Jansen himself is a commuter, so has a realistic view of what’s workable. For years he lived on one side of Georgia Strait and worked on the other. He opted for a four-day work week rather than a daily commute, an arrangement he’s continued now that his home is in Victoria and job in Nanaimo.

“The secondary staging is critical to a commute,” he says.

Commuters become less willing the longer the wait to board, the longer it takes to unload the vehicles, the longer it takes to clear the terminal and the longer in transit at the other end.

Those waits eat into personal time, and soon commuters begin to resent the time away from friends and family. A long commute leaves no time for hobbies, for integrating into the community. “You just wind up working longer,” says Jansen.

While HarbourLynx rids commuters of the staging time, there’s only enough traffic to justify three round-trip sailings a day.

“If you have a job where you absolutely have to be in at 9 a.m. and absolutely can’t leave before 5 p.m., and absolutely have to be there every day, you can’t count on HarbourLynx,” says Jansen.

HarbourLynx has one ship, a 40-metre catamaran that can carry 300 passengers and travel 30 knots. Its lighter weight and higher speed make it more vulnerable to vagaries of weather and dangers of tide.“A slower, heavier ship can hit a log and just carry on,” says Jansen.

For HarbourLynx, such a collision can mean lengthy repairs – and no sailings.

That will change, says Korb, with the addition of a second HarbourLynx vessel.

But passenger loads need to build before HarbourLynx invests in a second vessel, says Jansen. The goal is to build to an average of 125-150 passengers per run from the current 75-80.

“The passenger numbers just aren’t there yet,”Jansen says.

HarbourLynx is concentrating on attracting more customers now using vehicle ferry or air service. Korb sees many other markets that could expand the ferry customer base:

* Mainlanders who don’t use their sailboats as often as they’d like because it now takes them too long to commute to the marina, and once there, face another chunk of time beating their way into Georgia Strait to reach less-populated waters.
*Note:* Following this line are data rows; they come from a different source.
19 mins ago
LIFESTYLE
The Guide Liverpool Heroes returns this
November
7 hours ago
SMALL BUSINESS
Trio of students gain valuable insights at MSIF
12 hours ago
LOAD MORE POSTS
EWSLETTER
“From Ladysmith to Qualicum, you’re never more than 15 minutes from a marina,” Korb points out. And Island marinas have lower fees and are located where there’s less sea traffic and more accessible coastline.

* Recreational golfers who can’t get tee times on overcrowded mainland courses. Or business golfers who’d like to show clients more of the West Coast lifestyle.

* Weekend trippers now turned off by round-trip transit time on a vehicle ferry could be attracted to a foot ferry-rental car combo that results in less time behind the wheel and more fishing, boating, biking or hiking.

* Day trippers from the Island who want access to hot shopping in Vancouver; city dwellers who’d like a day exploring Nanaimo’s charming harbour or being pampered in a luxury spa followed by lunch overlooking the ocean and a walk on an uncrowded beach. Mainland transit opens up Parksville beaches to day trippers anywhere along Vancouver’s Skytrain route.

* Mid-island air travellers. The foot ferry deposits travellers a 20-minute taxi ride from the Vancouver airport. They don’t have to face the long vehicle ferry trip or the expense of an overnight hotel stay and long-term parking.

* Mainland businesses that find vehicle travel time a disincentive to doing business on the Island; and vice-versa.

* Mainlanders looking for weekend or vacation cottages or retirement homes.

“People just don’t know how many more options have opened to them because of the foot ferry” says Korb. “HarbourLynx has to tell them about it.”

It’s a great selling tool for realtors, he says, pointing to the Comox real estate boom that followed direct and convenient daily flights to Calgary. Realtors there began advertising weekend, vacation and retirement properties in Comox, and well-heeled buyers responded.

Once the buzz builds, predicts Korb, “others will quickly jump on the bandwagon.”